Kehadiran Homo Erectus di Jawa diklasifikasikan menjadi 3 tingkatan evolusi. Dua yang
paling tua ditemukan di situs Sangiran, yaitu Homo Erectus Arkaik dan Tipik, dan satu lagi
Homo Erectus Progresif ditemukan di Ngandong, Sambung Macan, dan Ngawi. Berdasarkan
masanya, kehiduan manusia purba bertahan di Sangiran sangat panjang.
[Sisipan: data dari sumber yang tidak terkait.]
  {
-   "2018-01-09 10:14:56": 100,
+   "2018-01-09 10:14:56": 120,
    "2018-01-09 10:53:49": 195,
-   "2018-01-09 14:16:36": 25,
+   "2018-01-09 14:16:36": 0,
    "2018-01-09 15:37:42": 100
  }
Homo Erectus merupakan manusia purba yang cerdas. Terbukti mampu membuat alat batu
yang handal pada zamannya. Jenis alat batu yang dibuat antara lain kapak batu, yang berjenis
kapak perimbas, kapak penetak, dan kapak genggam. Jenis alat batu masif ini dibuat dengan
pemangkasan untuk mendapatkan bagian yang tajam. Alat-alat masif ini diperkiran dipergunakan
dalam pekerjaan berat perburuan, misalnya memecah tulang. Selain itu, juga terdapat alat serpih
yang berukuran jauh lebih kecil. Bentuknya pipih melebar dengan diameter 3-5 cm. Alat ini
dipakai dengan teknik penyerpihan sehingga mendapatkan bagian yang tajam pada semua sisi.
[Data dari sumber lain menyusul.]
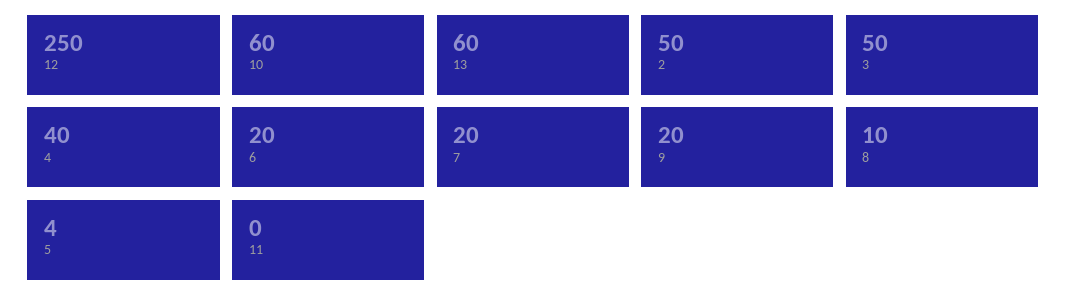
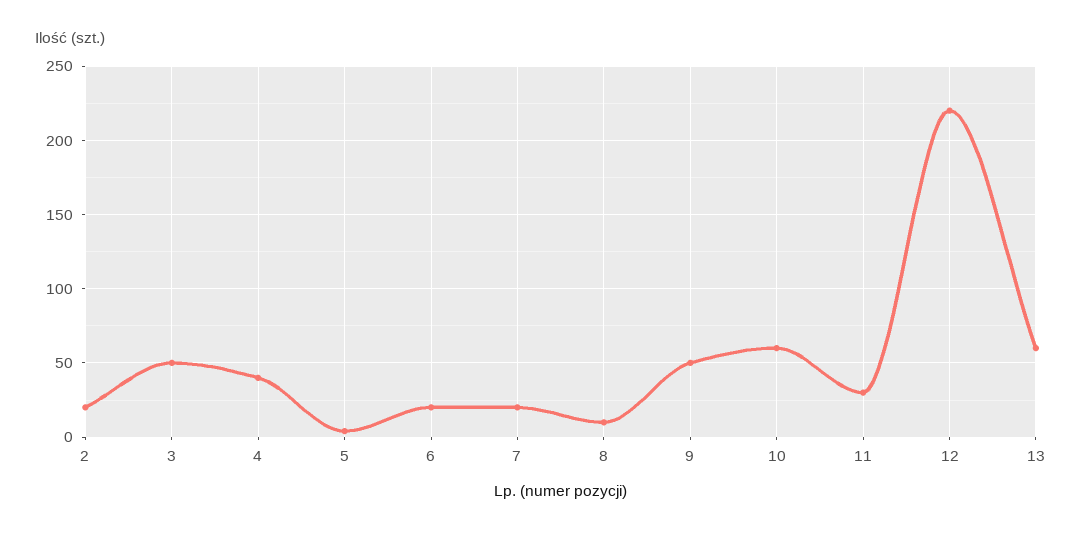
  {
-   "12": 250,
+   "12": 220,
    "10": 60,
    "13": 60,
-   "2": 50,
+   "2": 20,
    "3": 50,
    "4": 40,
    "6": 20,
    "7": 20,
-   "9": 20,
+   "9": 50,
    "8": 10,
    "5": 4,
-   "11": 0
+   "11": 30
  }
Alat-alat serpih diperkirakan dipakai untuk menguliti dan meyayat binatang buruan. Homo
Erectus juga menggunakan batu berbentuk bola yang diperkirakan sebagai senjata lontar.
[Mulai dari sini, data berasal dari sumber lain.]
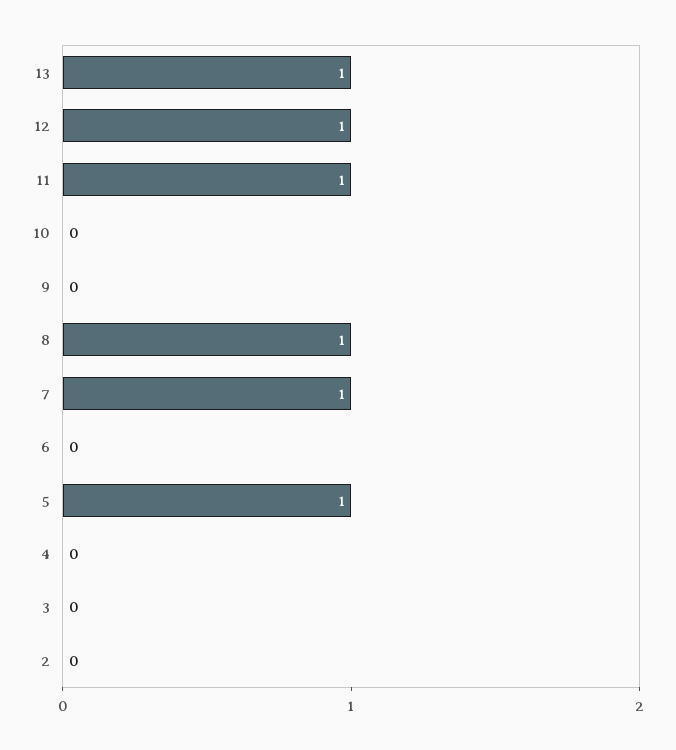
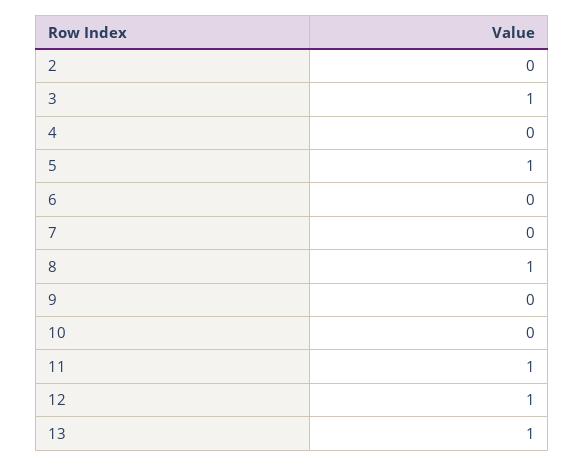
  {
    "13": 1,
    "12": 1,
    "11": 1,
    "10": 0,
    "9": 0,
    "8": 1,
-   "7": 1,
+   "7": 0,
    "6": 0,
    "5": 1,
    "4": 0,
-   "3": 0,
+   "3": 1,
    "2": 0
  }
Sejak 100.000 tahun yang lalu, Homo Erectus di Indonesia sudah punah termasuk yang
pernah hidup di Sangiran. Sampai sekarang kepunahan mereka tidak diketahui sebab-sebabnya
secara jelas. Meski demikian diduga terdapat beberapa sebab yang menjadi faktor kepunahan
tersebut, antara lain (1) Hujan Meteorit yang pernah terjadi di kawasan Nusantara, Australia
hingga ke Madagaskar pada hingga 300.000 tahun yang lalu. Kenyataan membuktikan, hujan
meteor yang seperti inilah yang telah melenyapkan dinosaurus pada sekitar 60 juta tahun yang
lalu. (2) Aktivitas Vulkanik. Aktivitas vulkanik ini pada 100.000 tahun lalu menyebabkan
kepunahan Homo Erectus. (3) Perubahan lingkungan yang drastis pada sekitar 100.000 tahun
yang lalu, dimana hutan terbuka dengan aliran banyak sungai berubah menjadi sabana dengan
udara yang sangat kering. Homo Erectus tidak mampu menyesuaikan diri, dengan lingkungan
yang berubah secara drastis hingga mereka punah. Dari ketiga faktor alam tersebut, maka
perubahan lingkungan itulah yang diduga sebagai penyebab punahnya Homo Erectus di Jawa
pada 100.000 tahun yang lalu.

Kenapa yang dijelaskan alam terlebih dahulu daripada kebudayaan?


Alam semesta diciptakan terlebih dahulu dari manusia. Sehingga, kejadian-kejadian yang ada di
alam semesta yang bersingungan dengan kehidupan manusia membuat manusia berpikir untuk
menyelesaikan masalah yang dihadapi, kemudian melakukan tindakan agar masalah tersebut
terselesaikan, dan menghasilkan suatu karya yang dapat digunakan untuk mengatasi masalah
yang serupa. Kegiatan berpikir, bertindak, dan berkarya itulah yang saat ini disebut sebagai
kebudayaan. Sehingga, hubungan alam dengan kebudayaan manusia tidak terpisahkan. Alam
dapat mempengaruhi kebudayaan, dan kebudayaan dapat dipengaruhi oleh alam.